WORK TASK -> Decide whether each statement agrees with the text on Samuel D. McLeod below, answering yes or no and quoting the words that settle it: (a) McLeod became a lieutenant before he became a captain. (b) McLeod accepted the post of chief of police the first time it was offered to him. (c) McLeod had the top score among the candidates on the civil service test.

PASSAGE FOR REVIEW ->
= = = = = = =
Member of the Massachusetts House of Representatives from the 7th Bristol district
- In office January 3, 1945 – January 5, 1949

Personal details
- Born: December 12, 1867 Prince Edward Island, Canada
- Died: May 11, 1951 (aged 83) New Bedford, Massachusetts
- Party: Republican

= Samuel D. McLeod =

Samuel D. McLeod (December 12, 1867 – May 11, 1951) was a Canadian-American police officer and politician. He served in the Massachusetts House of Representatives from 1945 to 1949.

== Biography ==
McLeod was born in Prince Edward Island, Canada, on December 12, 1867. He moved to New Bedford, Massachusetts at an early age.

McLeod first joined the New Bedford Police Department on December 27, 1894, when he was appointed by mayor Stephen Brownell to serve as a patrolman. He was appointed a lieutenant on July 7, 1915, and later became a captain on December 19, 1921.

Following the resignation of chief of police Edward Doherty, McLeod became the acting chief of police on January 28, 1926. A civil service test was administered to determine who should fill the vacancy, and McLeod scored the highest out of five candidates. He was initially offered the role of chief of police, but he declined due to an ongoing change in the city's leadership following the mayoral election. McLeod instead remained Deputy Chief, with William T. Cole being appointed as chief of police. Cole died in May 1928, and McLeod was appointed chief of police on May 16, 1928, a position he held until his retirement in 1942.
= = = = = = =
Transcribed page contents
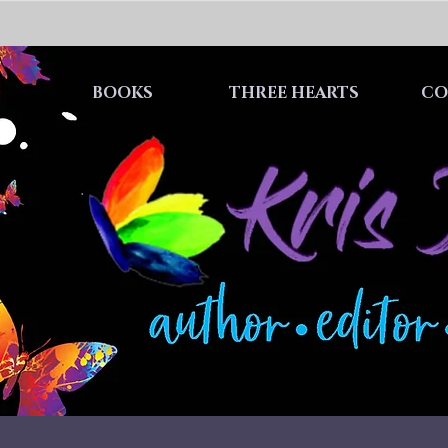
BOOKS
THREE HEARTS
CO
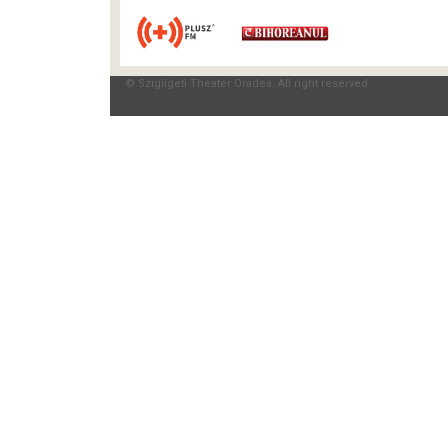
© Szigligeti Theater Oradea. All right reserved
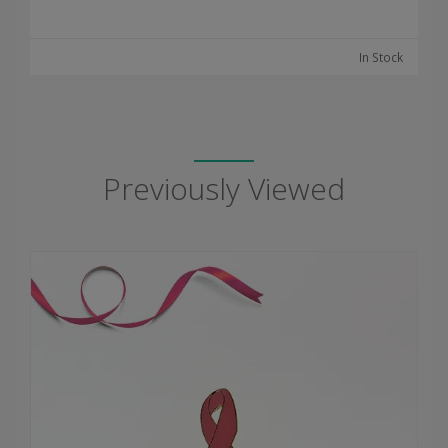
In Stock
Previously Viewed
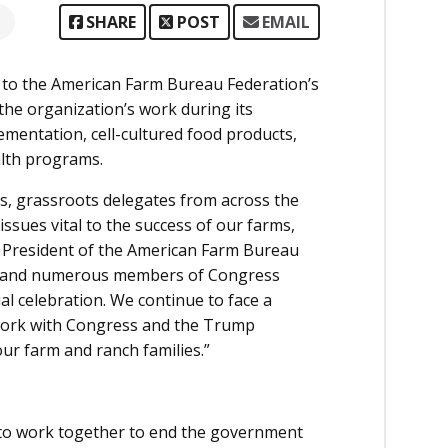
SHARE
POST
EMAIL
 to the American Farm Bureau Federation’s
he organization’s work during its
lementation, cell-cultured food products,
alth programs.
rs, grassroots delegates from across the
ssues vital to the success of our farms,
, President of the American Farm Bureau
ump and numerous members of Congress
l celebration. We continue to face a
work with Congress and the Trump
ur farm and ranch families.”
to work together to end the government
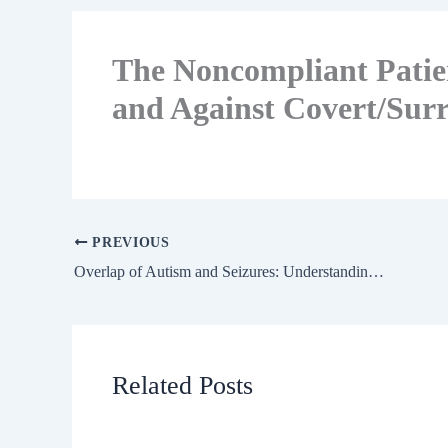
The Noncompliant Patien
and Against Covert/Surr
PREVIOUS
Overlap of Autism and Seizures: Understanding Cognitive Comorbidity
Related Posts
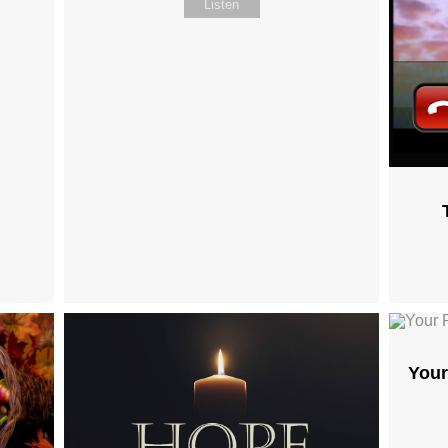
Listen
Your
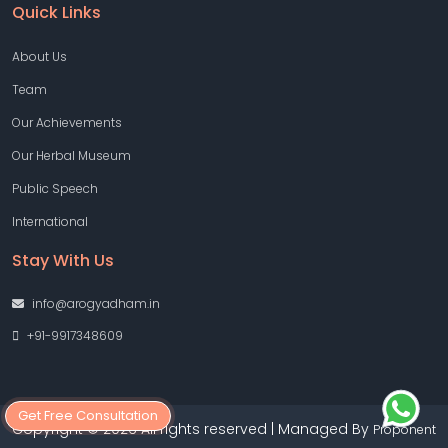
Quick Links
About Us
Team
Our Achievements
Our Herbal Museum
Public Speech
International
Stay With Us
info@arogyadham.in
+91-9917348609
Get Free Consultation
Copyright © 2026 All rights reserved | Managed By
Proponent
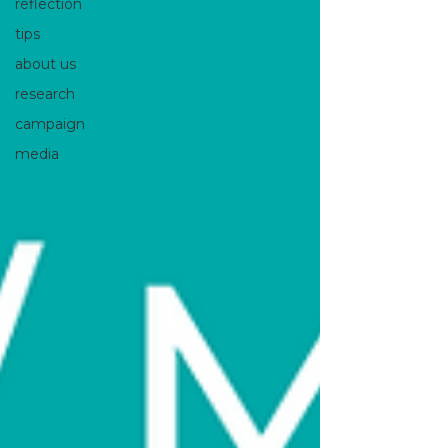
reflection
tips
about us
research
campaign
media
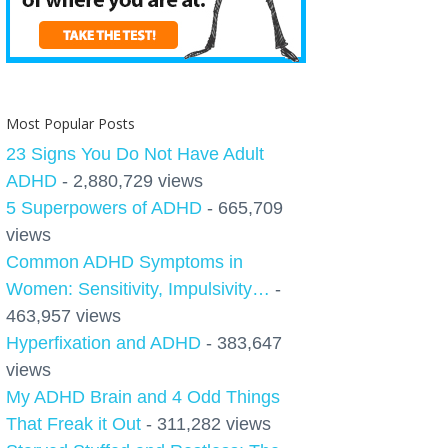
Most Popular Posts
23 Signs You Do Not Have Adult
ADHD
- 2,880,729 views
5 Superpowers of ADHD
- 665,709
views
Common ADHD Symptoms in
Women: Sensitivity, Impulsivity…
-
463,957 views
Hyperfixation and ADHD
- 383,647
views
My ADHD Brain and 4 Odd Things
That Freak it Out
- 311,282 views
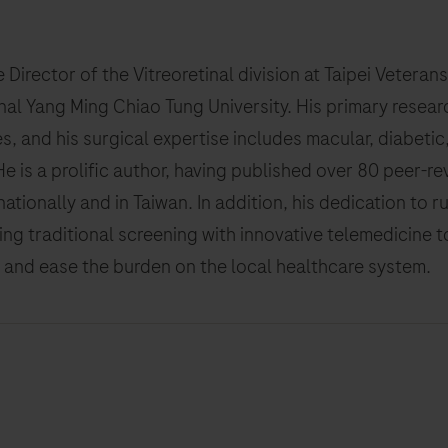
the Director of the Vitreoretinal division at Taipei Veter
nal Yang Ming Chiao Tung University. His primary resea
es, and his surgical expertise includes macular, diabet
He is a prolific author, having published over 80 peer-
nationally and in Taiwan. In addition, his dedication to r
ing traditional screening with innovative telemedicine t
 and ease the burden on the local healthcare system.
= = = = = = =
EXERCISE SOLUTION ->
(a) Yes: "He was appointed a lieutenant on July 7, 1915, and later became a captain on December 19, 1921."
(b) No: "He was initially offered the role of chief of police, but he declined due to an ongoing change in the city's leadership following the mayoral election."
(c) Yes: "McLeod scored the highest out of five candidates."